**TASK TO COMPLETE:**
Report each line in the records below that contains the string "Extension".

**EXERCISE DATA:**
⁂

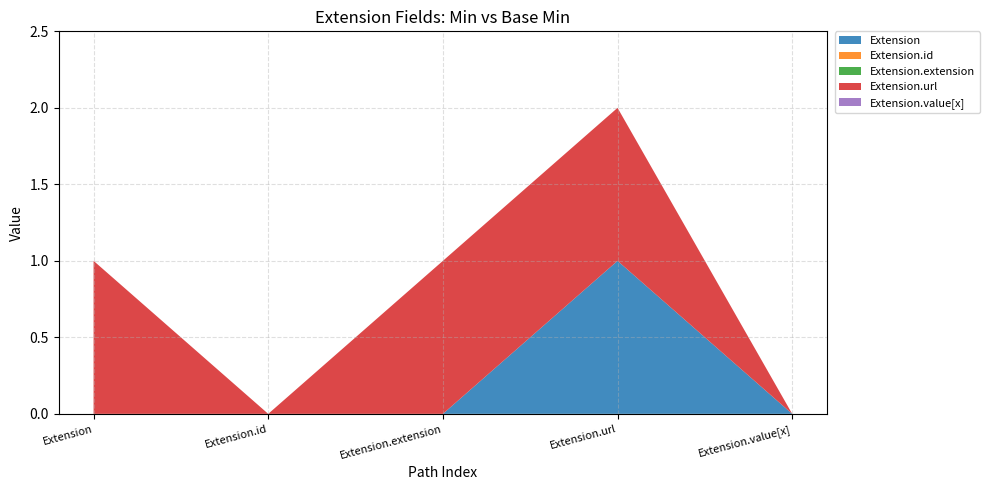

Reading left to right, list all the values displayed in this chart.

Extension: 0	0	0	1	0
Extension.id: 0	0	0	0	0
Extension.extension: 0	0	0	0	0
Extension.url: 1	0	1	1	0
Extension.value[x]: 0	0	0	0	0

⁂

**RESULT OF THE EXERCISE:**
Extension: 0	0	0	1	0
Extension.id: 0	0	0	0	0
Extension.extension: 0	0	0	0	0
Extension.url: 1	0	1	1	0
Extension.value[x]: 0	0	0	0	0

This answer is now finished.